CATI procedure: Respondents were interviewed by a call centre

CAWI procedure: Respondents received letter with website and login data

Average duration: 60.1 minutes (60.1 minutes via CAPI, 63.2 via CATI, 51.6 via CAWI). To ensure that the questionnaires for CAPI and CATI were identical (apart from a few textual adjustments) the telephone team also conducted the interview with the aid of CAPI laptops. Apart from textual differences linked to the method of data collection, the content of the CAWI questionnaire differs slightly from that of the CAPI/CATI questionnaire, namely: differences in the questions (e.g., different routing for questions on income), and differences resulting from procedural differences (e.g., the CAWI questionnaire does not include built-in controls).

WAVE 3 DATA COLLECTION

  1. Interviewers 1.1. Total number of interviewers: CAPI: 69 with 2 supervisors; CATI: 39 interviewers with 8 supervisors 1.2. Number of interviewers in the field: 4 CAPI interviewers and 2 CATI interviewers dropped out1.3. Network organization: DK 1.4. Working arrangement of interviewers: DK 1.5. Payment of interviewers: DK

  2. Interviewer training: 2.1 General interviewing: Suitable candidates (preferably those who already were involved in collection of previous waves) were invited to attend a special training session provided by NKPS team members in collaboration with GfK PS. Only interviewers who had participated in the training session were allowed to conduct interviews. 2.2 Survey Specific: The structure and content of the training sessions were designed by GfK PS in cooperation with the NKPS team members. The program consisted of a half-day session in which background information on the NKPS was provided and the rational underlying the interview questionnaire was explained. The four top-priorities were: (1) achieving a high and non-selective response, (2) obtaining permission to contact the current partners for participation as a Survey Alter, (3) receiving Anchor's permission to be contacted for participation in a possible fourth wave, and (4) receiving Anchor's permission to link the survey data to registry data. 2.3 Length: 2 training sessions, 1 for CATI & CAPI interviewers and their supervisors and 1 for 6 other CATI interviewers. (NKPS Codebook Wave 3, p.20) 2.4 Control of performance: (1) Interviewers were monitored on the basis of speed, quality of interviewing, quality of initial contact, response rates, and two recording of the interviews. (2) 1000 control questionnaires were sent to anchors to reveal potential cases of fraud. 422 questionnaires were sent back and no cases of fraud were revealed. (3) Checks (i.e. personal visits to the call center) were carried out by the NKPS team and the NKPS project leader at NIDI and the GfK project leader had weekly contact via telephone to discuss procedures and progress. (4) Progress was monitored at distance through an information processing package.
    (NKPS Codebook Wave 3, p.26) 2.5 Interviewer survey: The interviewer evaluated the course of each interview after it had been completed. Questions were answered concerning the setting of the interview, such as the presence of others and the general atmosphere. The Anchor's performance was also rated, using the evaluation form of the interview questionnaire. Less than one percent of the interviews were rated as 'unpleasant' or 'very unpleasant' (NKPS Codebook Wave 3, p.28).

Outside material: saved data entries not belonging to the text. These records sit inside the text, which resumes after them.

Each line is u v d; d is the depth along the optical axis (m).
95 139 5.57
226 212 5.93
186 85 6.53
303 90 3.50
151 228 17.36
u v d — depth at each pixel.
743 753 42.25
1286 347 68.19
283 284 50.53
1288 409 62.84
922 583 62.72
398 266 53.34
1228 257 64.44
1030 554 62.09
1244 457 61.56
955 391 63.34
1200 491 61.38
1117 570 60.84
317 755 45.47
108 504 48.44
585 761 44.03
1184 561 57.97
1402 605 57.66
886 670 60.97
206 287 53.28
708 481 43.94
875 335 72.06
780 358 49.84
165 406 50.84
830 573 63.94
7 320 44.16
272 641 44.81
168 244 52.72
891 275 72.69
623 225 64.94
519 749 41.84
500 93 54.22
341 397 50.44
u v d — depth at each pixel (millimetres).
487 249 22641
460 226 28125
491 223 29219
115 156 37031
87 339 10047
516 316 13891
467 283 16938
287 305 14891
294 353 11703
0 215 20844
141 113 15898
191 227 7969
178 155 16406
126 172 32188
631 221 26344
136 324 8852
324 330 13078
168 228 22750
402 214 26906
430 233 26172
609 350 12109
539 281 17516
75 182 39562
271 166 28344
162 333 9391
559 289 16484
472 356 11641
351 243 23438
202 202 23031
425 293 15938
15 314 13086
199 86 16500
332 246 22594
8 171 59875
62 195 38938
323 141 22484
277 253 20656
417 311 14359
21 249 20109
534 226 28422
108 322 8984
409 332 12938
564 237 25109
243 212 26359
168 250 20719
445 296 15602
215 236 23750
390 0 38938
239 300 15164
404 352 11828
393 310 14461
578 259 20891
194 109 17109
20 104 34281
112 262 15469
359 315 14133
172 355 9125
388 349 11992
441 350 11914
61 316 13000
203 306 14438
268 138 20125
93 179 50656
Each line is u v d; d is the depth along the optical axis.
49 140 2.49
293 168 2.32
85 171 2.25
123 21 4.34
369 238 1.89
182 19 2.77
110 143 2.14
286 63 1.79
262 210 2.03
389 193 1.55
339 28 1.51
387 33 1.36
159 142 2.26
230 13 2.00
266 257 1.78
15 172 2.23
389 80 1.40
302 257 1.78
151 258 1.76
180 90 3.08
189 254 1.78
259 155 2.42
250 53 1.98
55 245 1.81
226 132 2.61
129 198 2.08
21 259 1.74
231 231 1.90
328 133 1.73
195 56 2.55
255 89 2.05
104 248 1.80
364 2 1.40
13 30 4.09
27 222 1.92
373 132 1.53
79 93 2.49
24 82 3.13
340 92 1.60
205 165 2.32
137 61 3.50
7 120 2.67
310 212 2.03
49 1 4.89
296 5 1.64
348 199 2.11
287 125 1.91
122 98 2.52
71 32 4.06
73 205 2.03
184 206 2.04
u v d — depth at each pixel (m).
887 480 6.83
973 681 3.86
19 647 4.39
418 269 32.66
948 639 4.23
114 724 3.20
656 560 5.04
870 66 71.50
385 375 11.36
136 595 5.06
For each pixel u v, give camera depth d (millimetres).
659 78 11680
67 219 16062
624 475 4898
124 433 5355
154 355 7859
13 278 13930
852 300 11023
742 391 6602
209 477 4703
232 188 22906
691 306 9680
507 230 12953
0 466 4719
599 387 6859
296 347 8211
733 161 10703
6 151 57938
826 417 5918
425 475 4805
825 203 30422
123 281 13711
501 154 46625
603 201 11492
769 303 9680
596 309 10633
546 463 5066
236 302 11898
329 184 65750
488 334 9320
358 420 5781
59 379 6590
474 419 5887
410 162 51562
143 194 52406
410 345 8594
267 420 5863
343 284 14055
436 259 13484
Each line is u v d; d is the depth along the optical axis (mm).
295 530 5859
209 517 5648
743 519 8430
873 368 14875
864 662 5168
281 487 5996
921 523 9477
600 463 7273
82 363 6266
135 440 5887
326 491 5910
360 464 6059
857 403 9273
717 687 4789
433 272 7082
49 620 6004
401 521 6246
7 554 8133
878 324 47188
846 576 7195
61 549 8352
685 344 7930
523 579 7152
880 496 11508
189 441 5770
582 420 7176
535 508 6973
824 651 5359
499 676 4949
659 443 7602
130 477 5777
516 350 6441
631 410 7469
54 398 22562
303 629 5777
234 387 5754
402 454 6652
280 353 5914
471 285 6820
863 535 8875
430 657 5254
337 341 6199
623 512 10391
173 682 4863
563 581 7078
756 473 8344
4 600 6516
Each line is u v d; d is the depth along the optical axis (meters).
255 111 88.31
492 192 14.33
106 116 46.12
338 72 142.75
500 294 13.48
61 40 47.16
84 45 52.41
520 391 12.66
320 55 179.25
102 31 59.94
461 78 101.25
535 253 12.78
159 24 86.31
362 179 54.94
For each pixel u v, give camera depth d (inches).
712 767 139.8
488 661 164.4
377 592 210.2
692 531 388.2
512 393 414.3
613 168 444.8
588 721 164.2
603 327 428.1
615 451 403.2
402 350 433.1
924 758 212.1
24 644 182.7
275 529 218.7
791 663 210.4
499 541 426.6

  3. Contact protocols 3.1 Advance letter: The first contact was through an introductory letter in which respondents were informed about het upcoming third wave of het NKPS. The letter also directed respondents to the NKPS website, included a full-color brochure for further information about the study and referred to the toll-free telephone number of the NKPS Helpdesk, and the NKPS e-mail addresses. In addition, the following letters/emails were sent to the Anchors who wished to participate in the study through the Web: (1) Web letter of invitation, (2) Web reminder, and (3) Web second reminder. 3.2 Cold Contacts: Potential respondents were contacted in two phases. First, all addressees were sent an introductory letter before the first contact attempt, CAWI or CATI (no cold contacts in the sample). The interviewer contacted the respondents by telephone within two days of receipt of this letter (if their phone number was known). For respondents whose phone number is known, 10 contact attempts were made and three home visits if the phone number was unknown. In the second phase, re-contacting attempt, a distinction was made between 'hard' and 'soft' refusals. Hard refusals were approached by telephone by specially trained CATI interviewers, and soft refusals were personally approached by a CAPI interviewer. If the participant agreed to participate in the third wave, the participant could choose between the three interview modes: CAWI, CATI or CAPI. Respondents willing to participate via CATI or CAPI were contacted by the call center to set a date. Respondents willing to participate via CAWI were sent a letter stating the website address and their personal access code (NKPS Codebook Wave 3, p.21-22). 3.3 Scheduling / scattering: Phase 1: All participants were asked to participate in the third wave via CATI or the Web through an introductory letter, followed by a phone call. Phase 2: Re-contacting phase. 'Soft' refusals were personally approached by a CAPI interviewer; 'hard' refusals were phoned by specially trained CATI interviewers. 3.4 Contact history: For each contact attempt the interviewer had to record the day and time, the method, and the result of the initial contact ((NKPS Codebook Wave 3, p.24) 3.5 Min number of contacts: 10 initial contact by telephone, 3 home visits

  4. Questionnaire localization 4.1 Validation: A pilot was carried out in the months in April and May 2010 (148 respondents). The purpose of the pilot was to test the material, the different data collection methods and to follow and evaluate all related procedures. test the different data collection methods and to follow all related procedures. 4.2 Pre-test: 35 CAPI; 41 CATI; 72 Web the CAWI questionnaire does not include built-in controls). 4.3 Characteristics of the data collection situation: First approach: Respondents received a letter with invitation for CAWI or CATI interview. alternative: CAPI CATI procedure: Respondents were interviewed by a call centre CAWI procedure: Respondents received letter with website and login data CAPI procedure: Interview at the respondent's home Average interview duration: 42 minutes (54 minutes via CAPI, 48 via CATI, 35 via CAWI). To ensure that the questionnaires for CAPI and CATI were identical (apart from a few textual adjustments) the telephone team also conducted the interview with the aid of CAPI laptops. Apart from textual differences linked to the method of data collection, the content of the CAWI questionnaire differs slightly from that of the CAPI/CATI questionnaire, namely: differences in the questions (e.g., different routing for questions on income), and differences resulting from procedural differences (e.g., the CAWI questionnaire does not include built-in controls). (NKPS Codebook Wave 3, p.8-28).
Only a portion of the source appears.